Authors: Ruchi Patel, The Pennsylvania State University, Andrea Rishworth, The Pennsylvania State University, Brian King*, Pennsylvania State University
Topics: Medical and Health Geography, Cultural and Political Ecology, Population Geography
Keywords: opioid, opioid abuse, COVID-19, Pennsylvania
Session Type: Virtual Paper
Start / End Time: 4:40 PM / 5:55 PM
Room: Virtual 8
Presentation File: No File Uploaded
The U.S. opioid epidemic and COVID-19 pandemic are two of the most pressing societal challenges of the 21st century. The use and abuse of opioids spans several decades with varied and significant impacts that have expanded into a national health crisis. Unfortunately, recent advances in mitigating the opioid epidemic have encountered a second public health crisis in the form of COVID-19 that is further compounding patterns of opioid abuse while transforming the landscapes of addiction and treatment.

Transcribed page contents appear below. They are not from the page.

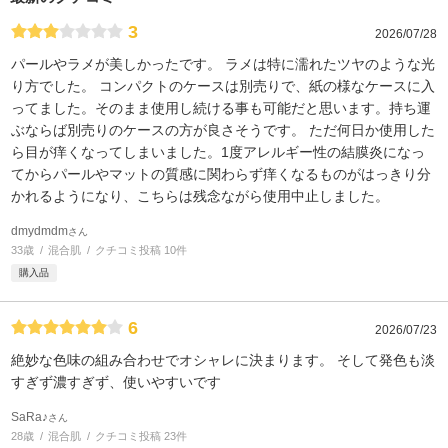
3
2026/07/28
パールやラメが美しかったです。 ラメは特に濡れたツヤのような光
り方でした。 コンパクトのケースは別売りで、紙の様なケースに入
ってました。そのまま使用し続ける事も可能だと思います。持ち運
ぶならば別売りのケースの方が良さそうです。 ただ何日か使用した
ら目が痒くなってしまいました。1度アレルギー性の結膜炎になっ
てからパールやマットの質感に関わらず痒くなるものがはっきり分
かれるようになり、こちらは残念ながら使用中止しました。
dmydmdm
さん
33歳
混合肌
クチコミ投稿 10件
購入品
6
2026/07/23
絶妙な色味の組み合わせでオシャレに決まります。 そして発色も淡
すぎず濃すぎず、使いやすいです
SaRa♪
さん
28歳
混合肌
クチコミ投稿 23件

While recent commentaries have provided useful policy recommendations since the start of the pandemic, few empirical studies have been conducted on the intersection of COVID-19 policy responses and patterns of opioid abuse. In this paper, we present the findings from a study examining opioid overdoses prior to, and following, the state-mandated stay-at-home order that begin on April 1, 2020 in the state of Pennsylvania. The findings from this study demonstrate that the initiation of the state-mandated stay-at-home order resulted in a statistically-significant increase in opioid overdoses among men, with particular impacts for those 30-39 and 40-49 years of age. White and Black members of the population showed the highest number of incidents. This study demonstrates that efforts to mitigate the spread of COVID-19 have unintended consequences for those struggling with addiction. Future efforts to manage COVID-19 need to support public health agencies providing treatment for addiction.